**** Data for processing

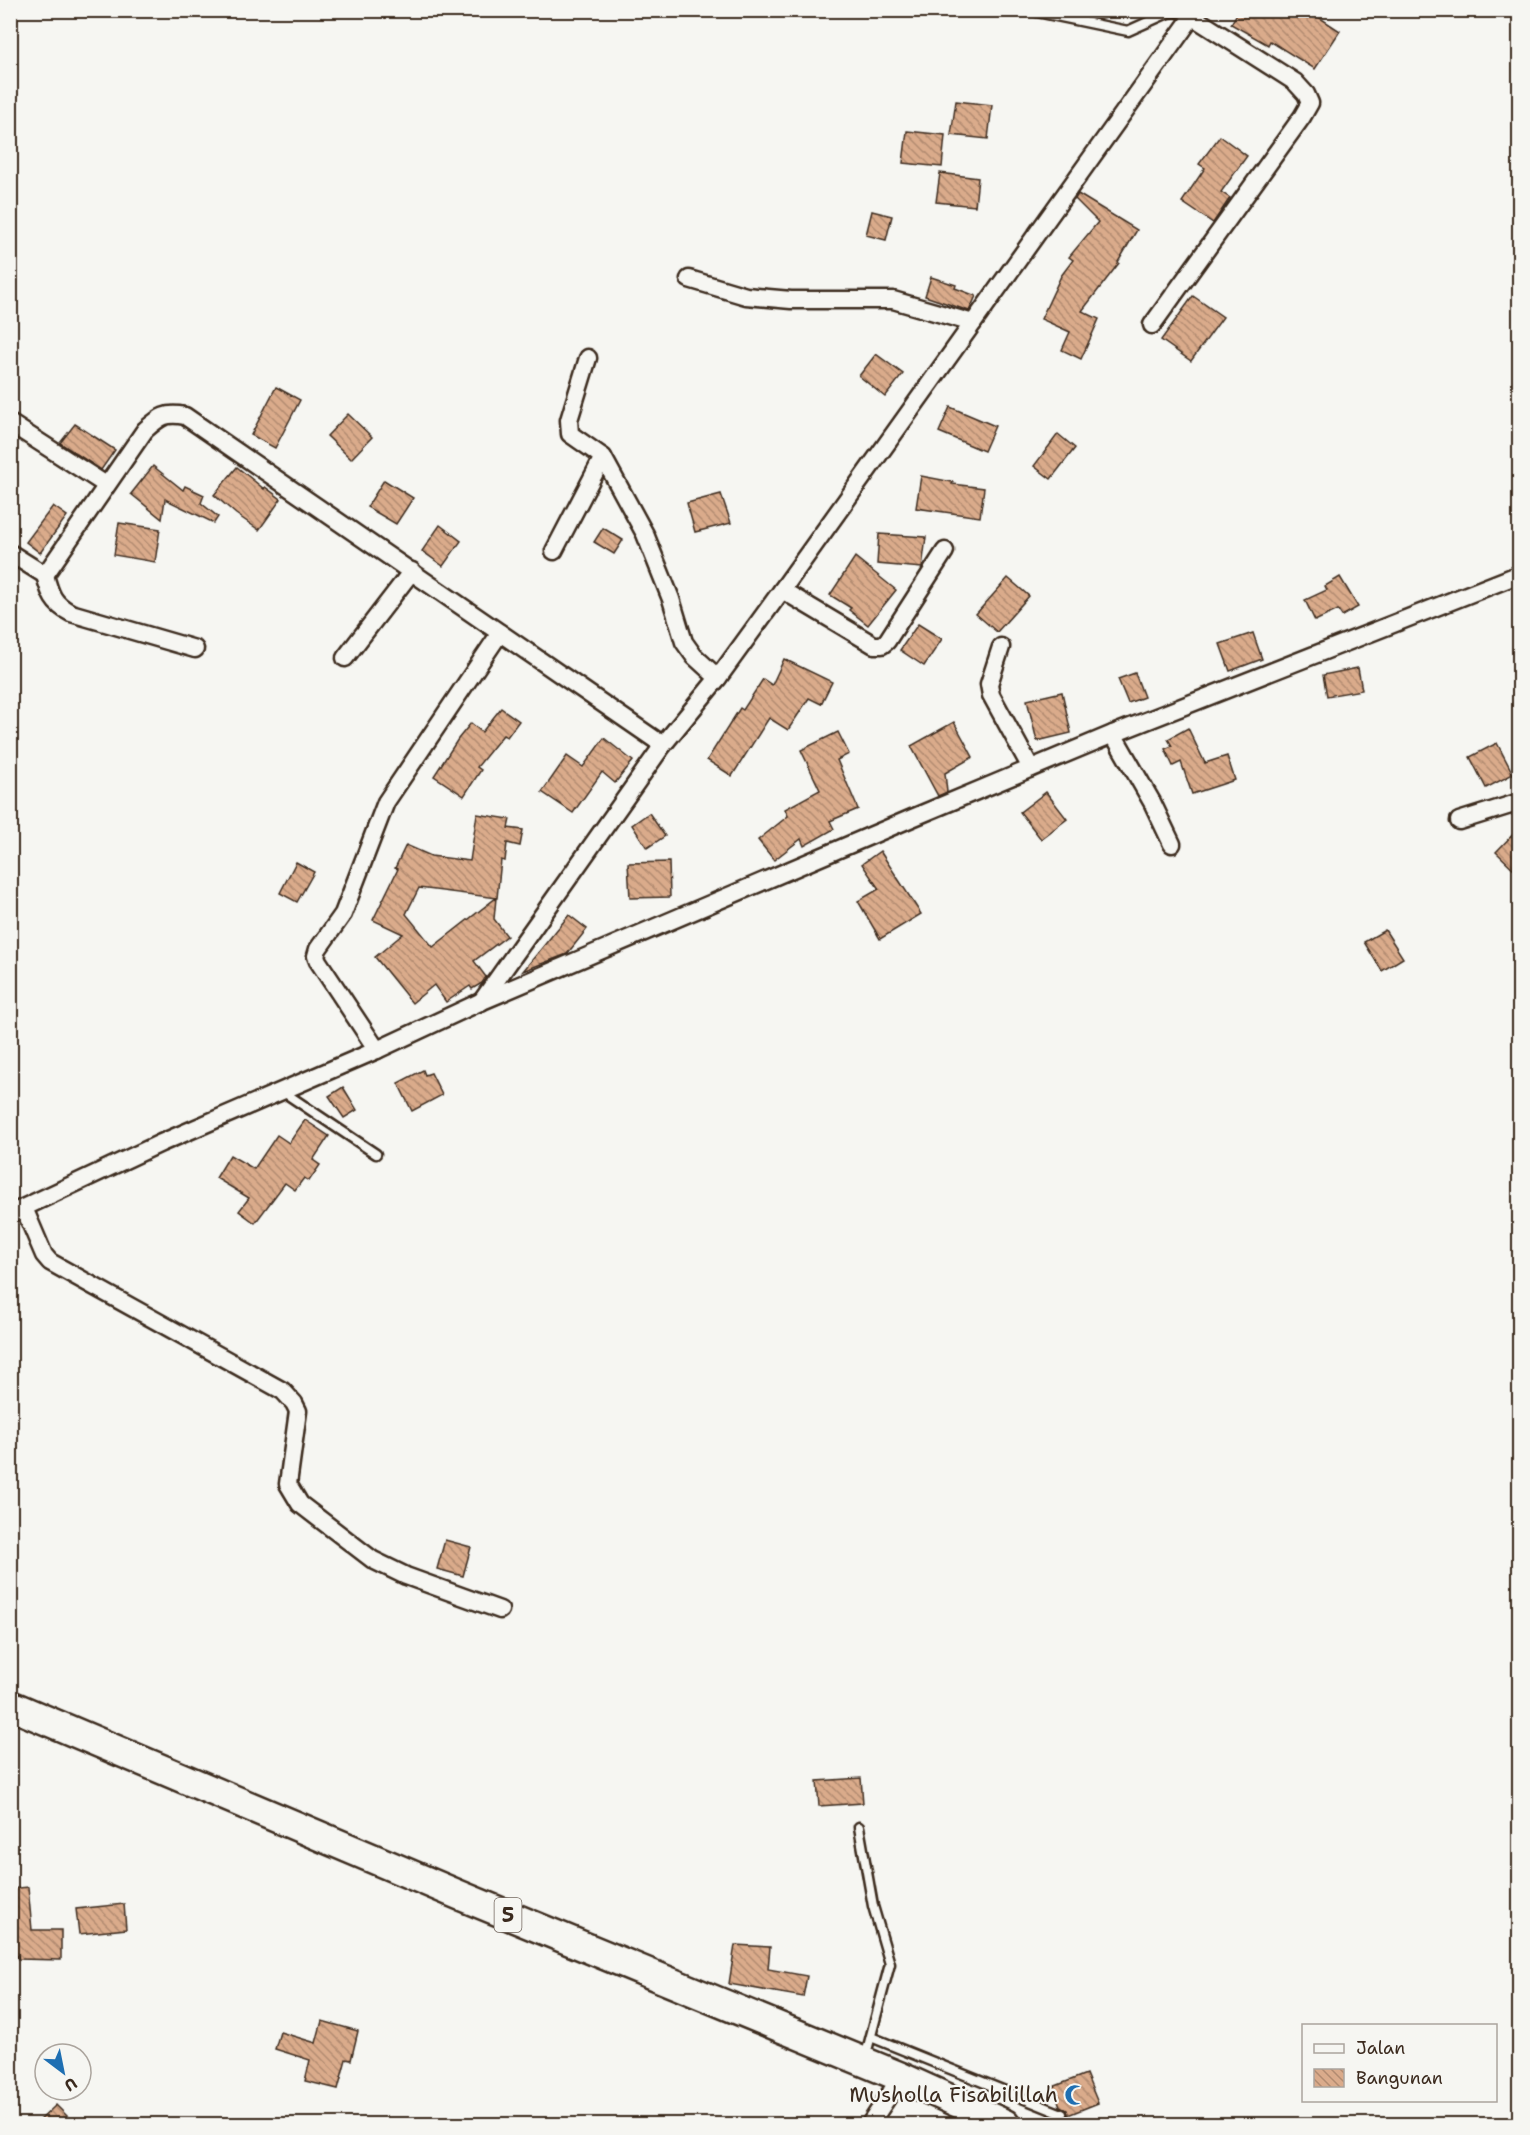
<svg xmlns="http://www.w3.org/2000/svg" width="1530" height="2135" viewBox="0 0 1530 2135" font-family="'Shantell Sans',sans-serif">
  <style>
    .building { fill: url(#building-back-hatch); stroke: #3b2a1e; stroke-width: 1.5 }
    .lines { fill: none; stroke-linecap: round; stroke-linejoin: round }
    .service-casing { stroke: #3b2a1e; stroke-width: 13 }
    .minor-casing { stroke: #3b2a1e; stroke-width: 21 }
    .trunk-casing { stroke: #3b2a1e; stroke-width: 33 }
    .service { stroke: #f6f6f2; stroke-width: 8 }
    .minor { stroke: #f6f6f2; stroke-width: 16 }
    .trunk { stroke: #f6f6f2; stroke-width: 28 }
    .labels { text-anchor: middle; stroke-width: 4.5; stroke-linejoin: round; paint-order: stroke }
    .shield { fill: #f6f6f2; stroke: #73675e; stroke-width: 1.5 }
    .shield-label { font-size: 20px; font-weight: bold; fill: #3b2a1e }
    .poi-label { font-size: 21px; fill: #3b2a1e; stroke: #f6f6f2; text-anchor: end }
  </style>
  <defs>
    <pattern id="building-back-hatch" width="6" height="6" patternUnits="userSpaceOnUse" patternTransform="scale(1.5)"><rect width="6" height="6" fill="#daab8b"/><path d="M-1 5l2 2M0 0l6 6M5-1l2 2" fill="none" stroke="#b28b71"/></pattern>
  </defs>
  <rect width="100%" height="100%" fill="#f6f6f2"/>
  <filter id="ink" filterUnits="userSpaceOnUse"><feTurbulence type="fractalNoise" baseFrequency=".0167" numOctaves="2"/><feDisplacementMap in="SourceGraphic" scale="12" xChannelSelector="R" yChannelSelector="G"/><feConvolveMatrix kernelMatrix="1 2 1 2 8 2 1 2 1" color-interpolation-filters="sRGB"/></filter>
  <g filter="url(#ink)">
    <!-- building -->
    <g class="building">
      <path d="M1239 10H1308L1340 31 1315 69 1270 41 1268 45 1231 24Z"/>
      <path d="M956 101 992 105 988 139 951 135Z"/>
      <path d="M907 131 945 135 942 167 903 163Z"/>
      <path d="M1220 136 1247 156 1221 192 1230 198 1213 223 1182 202 1205 168 1199 164Z"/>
      <path d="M940 173 978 178 975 206 936 202Z"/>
      <path d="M1078 194 1137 230 1118 262 1119 263 1082 311 1099 319 1081 359 1062 350 1070 332 1041 319 1061 276 1073 260 1069 257 1098 222 1075 199Z"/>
      <path d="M872 211 892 216 886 240 866 235Z"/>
      <path d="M931 277 956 285 955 288 976 296 969 311 925 296Z"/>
      <path d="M1193 296 1223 317 1191 361 1161 340Z"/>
      <path d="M876 354 903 374 885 397 859 376Z"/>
      <path d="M276 387 300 400 275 448 251 435Z"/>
      <path d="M950 407 995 426 984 451 939 432Z"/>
      <path d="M348 414 372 437 351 459 327 436Z"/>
      <path d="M75 424 115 450 101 470 60 443Z"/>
      <path d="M1058 434 1075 448 1051 479 1034 466Z"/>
      <path d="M153 466 183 490 185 486 204 495 201 503 218 517 214 523 165 499 162 519 131 494Z"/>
      <path d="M237 467 264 489 265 487 281 499 259 530 236 514 214 495Z"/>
      <path d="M921 476 953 482 952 484 984 488 980 517 916 508Z"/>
      <path d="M384 480 413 498 396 524 367 507Z"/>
      <path d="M721 494 731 523 695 532 687 503Z"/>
      <path d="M53 506 67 516 40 553 26 542Z"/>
      <path d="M119 523 160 529 155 562 114 555Z"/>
      <path d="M440 525 461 541 443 566 422 551Z"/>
      <path d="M603 528 623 540 614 554 594 542Z"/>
      <path d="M879 534 926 537 922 568 877 564Z"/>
      <path d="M855 557 896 590 868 625 849 610 851 608 830 595Z"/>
      <path d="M1340 577 1358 607 1342 616 1338 610 1315 621 1305 600 1327 590 1325 586Z"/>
      <path d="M1008 578 1029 596 997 632 976 614Z"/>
      <path d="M918 624 942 639 924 666 900 650Z"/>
      <path d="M1253 633 1262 659 1230 671 1220 644Z"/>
      <path d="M784 659 832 682 821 704 809 698 788 730 769 718 732 776 707 760 740 708 743 710 763 679 772 685Z"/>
      <path d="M1358 668 1362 690 1327 696 1323 675Z"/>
      <path d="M1135 673 1144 697 1128 703 1118 679Z"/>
      <path d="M1062 692 1071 733 1037 741 1027 700Z"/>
      <path d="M501 708 519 721 507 737 503 735 477 767 481 770 464 796 434 776 458 739 471 723 482 732Z"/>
      <path d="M954 722 973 757 945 773 947 792 938 796 911 746Z"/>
      <path d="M1188 728 1205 763 1227 756 1235 780 1192 794 1181 762 1173 766 1165 749 1172 746 1168 739Z"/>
      <path d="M838 732 849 754 837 760 858 809 830 821 834 829 804 846 801 839 774 860 758 840 788 816 785 809 820 790 801 750Z"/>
      <path d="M604 738 633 761 615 783 602 772 573 813 542 792 567 756 583 767Z"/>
      <path d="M1497 743 1513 774 1486 788 1470 757Z"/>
      <path d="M1046 792 1067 819 1041 839 1020 812Z"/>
      <path d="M649 813 665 836 647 848 632 825Z"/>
      <path d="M477 814 510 819 508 828 523 830 520 846 507 843 505 861 501 860 497 898 419 888 406 914 433 947 496 898 494 919 507 936 474 961 486 977 482 983 472 989 470 986 446 1002 434 985 412 1003 375 957 403 934 373 920 398 869 395 868 406 845 431 856 470 861Z"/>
      <path d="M1520 827V875L1496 852Z"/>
      <path d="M880 851 921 914 880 939 858 901 879 889 862 864Z"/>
      <path d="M296 862 314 872 297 902 280 893Z"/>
      <path d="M669 862 670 897 630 898 628 863Z"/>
      <path d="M569 915 587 929 567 954 523 971Z"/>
      <path d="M1385 930 1403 958 1382 971 1364 942Z"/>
      <path d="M423 1070 425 1075 431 1073 442 1095 412 1111 398 1083Z"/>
      <path d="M343 1087 357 1110 344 1118 329 1096Z"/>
      <path d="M305 1120 329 1136 313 1160 320 1165 309 1181 304 1178 295 1190 285 1183 255 1223 239 1211 249 1198 216 1178 230 1155 254 1169 277 1135 289 1143Z"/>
      <path d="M445 1540 471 1547 463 1576 437 1569Z"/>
      <path d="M861 1778 863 1803 819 1806 817 1781Z"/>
      <path d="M28 1887 32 1930H61V1960L18 1959V1956L10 1955V1889Z"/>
      <path d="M124 1904 126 1929 79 1934 76 1909Z"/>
      <path d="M735 1945 770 1947 768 1969 807 1976 803 1997 729 1984Z"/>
      <path d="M322 2021 358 2031 351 2060 346 2059 338 2089 305 2081 310 2060 275 2049 280 2032 316 2043Z"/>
      <path d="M1086 2074 1098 2103 1068 2115 1067 2110 1060 2106 1053 2087Z"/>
      <path d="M56 2105 75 2124H36Z"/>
    </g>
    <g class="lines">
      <!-- service casing -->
      <g class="service-casing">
        <g id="service">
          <path d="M1027 10 1128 31 1168 13 1176 12 1193 17"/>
          <path d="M282 1091 376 1154"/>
          <path d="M859 1827 873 1906 890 1964 865 2058"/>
          <path d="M871 2037 1062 2114"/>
        </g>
      </g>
      <!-- minor casing -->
      <g class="minor-casing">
        <g id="minor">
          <path d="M689 279 746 296 791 300H893L973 323"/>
          <path d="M1152 325 1302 117 1310 103 1306 94 1295 82 1193 17"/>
          <path d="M588 358 569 420 570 434 603 457 645 534 671 599 684 642 694 656 718 678"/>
          <path d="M10 423 106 485"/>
          <path d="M554 551 603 457"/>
          <path d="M10 553 45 575 145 430C160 417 165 412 185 416L663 745"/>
          <path d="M45 575C50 594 53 604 71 613L195 649"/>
          <path d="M782 590 874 645H882L887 641 945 551"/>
          <path d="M1001 647 989 684 991 695 1031 768"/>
          <path d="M345 658 412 571"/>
          <path d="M1113 734 1152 802 1172 844"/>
          <path d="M1459 821 1520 802"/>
          <path d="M481 1002 663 745 718 678 782 590 1197 10"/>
          <path d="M377 1050 318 961 316 956 318 949 343 914 386 802 500 633"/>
          <path d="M24 1208 44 1255 50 1262 283 1391 294 1403 298 1411 288 1484 300 1504 373 1560 406 1576 500 1610"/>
          <path d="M10 1214 161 1143 377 1050 480 1002 912 818 1113 734 1520 574"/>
          <path d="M870 2124 901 2077"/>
        </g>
      </g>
      <!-- trunk casing -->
      <g class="trunk-casing">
        <path id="trunk" d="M10 1705 459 1895 901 2077 1005 2124"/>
      </g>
      <!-- service -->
      <use href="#service" class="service"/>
      <!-- minor -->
      <use href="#minor" class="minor"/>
      <!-- trunk -->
      <use href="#trunk" class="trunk"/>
    </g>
  </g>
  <!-- icons -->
  <defs>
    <g id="mosque-bare" transform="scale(1.62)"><path d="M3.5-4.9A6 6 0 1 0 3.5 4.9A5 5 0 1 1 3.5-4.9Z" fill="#1f6fb2" stroke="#f6f6f2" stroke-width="2.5" paint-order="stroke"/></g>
  </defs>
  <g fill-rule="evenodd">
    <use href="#mosque-bare" x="1075" y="2095"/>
  </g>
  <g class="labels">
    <!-- shield labels -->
    <rect class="shield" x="494.5" y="1898" width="27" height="34" rx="4.5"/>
    <g class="shield-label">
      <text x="508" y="1922">5</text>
    </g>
    <!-- poi labels -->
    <g class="poi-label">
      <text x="1058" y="2102">Musholla Fisabilillah</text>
    </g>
  </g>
  <!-- margin -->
  <rect width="1530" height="2135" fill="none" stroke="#f6f6f2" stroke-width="36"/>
  <rect x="18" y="18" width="1494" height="2099" fill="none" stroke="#3b2a1e" stroke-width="2" filter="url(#ink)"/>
  <!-- legend -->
  <rect x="1302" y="2024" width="195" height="78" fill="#f6f6f2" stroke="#aba49d" stroke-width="1.5"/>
  <rect x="1314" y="2044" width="30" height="9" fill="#f6f6f2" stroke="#aba49d" stroke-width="1.5"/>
  <text x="1356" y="2054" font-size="18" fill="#3b2a1e">Jalan</text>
  <rect x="1314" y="2069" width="30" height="18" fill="url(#building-back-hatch)" stroke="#aba49d" stroke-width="1.5"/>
  <text x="1356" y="2084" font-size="18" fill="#3b2a1e">Bangunan</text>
  <!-- north arrow -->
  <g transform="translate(63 2072) rotate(148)"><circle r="28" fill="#f6f6f2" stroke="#aba49d" stroke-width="1.5"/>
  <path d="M0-4.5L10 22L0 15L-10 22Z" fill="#1f6fb2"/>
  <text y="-9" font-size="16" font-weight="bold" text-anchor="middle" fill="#3b2a1e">U</text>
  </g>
</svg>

********

# Task objective
Wherever a line of the entries holds the string "lines", copy that line.

# Expected output
    .lines { fill: none; stroke-linecap: round; stroke-linejoin: round }
    <g class="lines">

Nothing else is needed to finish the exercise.